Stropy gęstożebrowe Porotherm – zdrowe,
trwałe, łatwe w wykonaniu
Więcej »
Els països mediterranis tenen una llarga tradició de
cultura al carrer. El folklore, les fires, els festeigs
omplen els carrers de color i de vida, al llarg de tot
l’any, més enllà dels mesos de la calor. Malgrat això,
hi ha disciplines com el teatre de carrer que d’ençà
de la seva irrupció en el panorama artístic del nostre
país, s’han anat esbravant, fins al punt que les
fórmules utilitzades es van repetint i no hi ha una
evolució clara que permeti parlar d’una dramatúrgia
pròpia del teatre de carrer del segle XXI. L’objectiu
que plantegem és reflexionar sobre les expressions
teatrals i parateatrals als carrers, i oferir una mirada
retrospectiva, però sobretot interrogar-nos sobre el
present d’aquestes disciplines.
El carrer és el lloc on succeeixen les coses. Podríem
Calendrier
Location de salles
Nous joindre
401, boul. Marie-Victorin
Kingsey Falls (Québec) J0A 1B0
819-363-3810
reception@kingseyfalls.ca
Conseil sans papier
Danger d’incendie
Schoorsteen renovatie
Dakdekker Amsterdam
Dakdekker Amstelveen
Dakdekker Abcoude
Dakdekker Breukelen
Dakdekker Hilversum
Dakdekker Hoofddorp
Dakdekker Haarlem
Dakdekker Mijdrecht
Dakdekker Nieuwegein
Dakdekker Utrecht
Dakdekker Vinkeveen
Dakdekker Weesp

--

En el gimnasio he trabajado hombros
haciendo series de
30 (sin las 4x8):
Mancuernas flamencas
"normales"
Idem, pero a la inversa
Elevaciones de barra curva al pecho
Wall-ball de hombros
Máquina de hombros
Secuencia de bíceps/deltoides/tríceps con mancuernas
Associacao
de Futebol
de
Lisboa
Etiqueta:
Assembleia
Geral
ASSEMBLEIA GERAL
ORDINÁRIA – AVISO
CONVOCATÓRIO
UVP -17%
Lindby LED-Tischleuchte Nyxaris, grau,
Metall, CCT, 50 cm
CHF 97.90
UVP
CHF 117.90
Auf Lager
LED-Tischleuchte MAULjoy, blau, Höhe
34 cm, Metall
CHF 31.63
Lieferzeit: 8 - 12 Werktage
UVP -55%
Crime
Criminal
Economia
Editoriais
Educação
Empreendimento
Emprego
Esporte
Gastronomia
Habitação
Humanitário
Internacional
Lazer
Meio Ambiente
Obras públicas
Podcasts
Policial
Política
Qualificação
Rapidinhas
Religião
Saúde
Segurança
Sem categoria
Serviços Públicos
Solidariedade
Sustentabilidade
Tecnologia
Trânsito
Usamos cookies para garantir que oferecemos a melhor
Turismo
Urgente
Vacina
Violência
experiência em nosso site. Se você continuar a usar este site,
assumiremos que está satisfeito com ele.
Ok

--

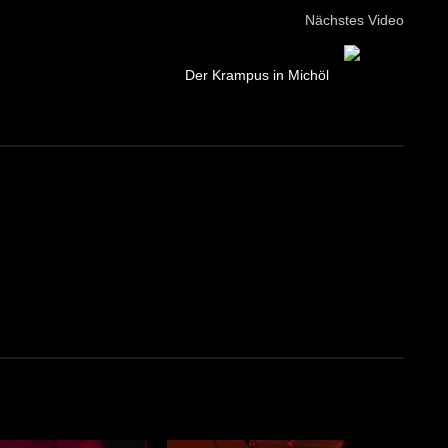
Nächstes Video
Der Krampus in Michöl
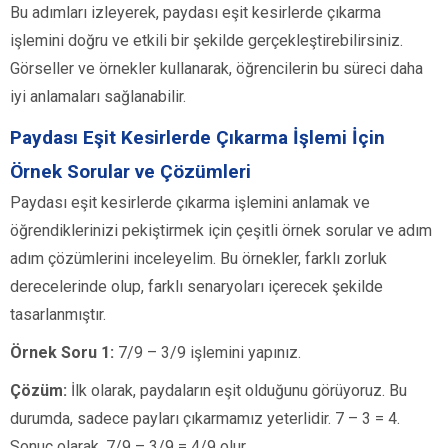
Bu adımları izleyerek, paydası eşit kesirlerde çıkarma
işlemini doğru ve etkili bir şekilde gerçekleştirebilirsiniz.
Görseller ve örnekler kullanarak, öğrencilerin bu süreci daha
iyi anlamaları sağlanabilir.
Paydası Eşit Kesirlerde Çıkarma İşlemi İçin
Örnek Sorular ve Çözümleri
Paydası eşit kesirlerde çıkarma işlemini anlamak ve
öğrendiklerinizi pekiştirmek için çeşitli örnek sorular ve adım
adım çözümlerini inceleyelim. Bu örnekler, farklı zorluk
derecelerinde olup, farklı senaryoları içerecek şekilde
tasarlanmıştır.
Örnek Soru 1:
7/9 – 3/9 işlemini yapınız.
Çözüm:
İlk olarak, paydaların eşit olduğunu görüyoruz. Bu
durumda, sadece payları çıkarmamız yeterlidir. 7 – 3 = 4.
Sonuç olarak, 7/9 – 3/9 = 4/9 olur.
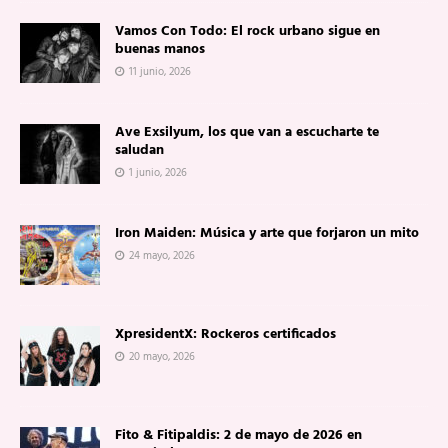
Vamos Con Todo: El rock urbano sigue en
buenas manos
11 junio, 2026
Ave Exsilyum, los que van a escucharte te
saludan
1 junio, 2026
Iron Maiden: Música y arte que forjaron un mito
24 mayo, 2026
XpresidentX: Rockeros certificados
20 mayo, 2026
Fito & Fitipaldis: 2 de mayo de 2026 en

PROBLEM STATEMENT:
Scan the listing above. Collect all lines with the word "Tischleuchte".

SOLUTION:
Lindby LED-Tischleuchte Nyxaris, grau,
LED-Tischleuchte MAULjoy, blau, Höhe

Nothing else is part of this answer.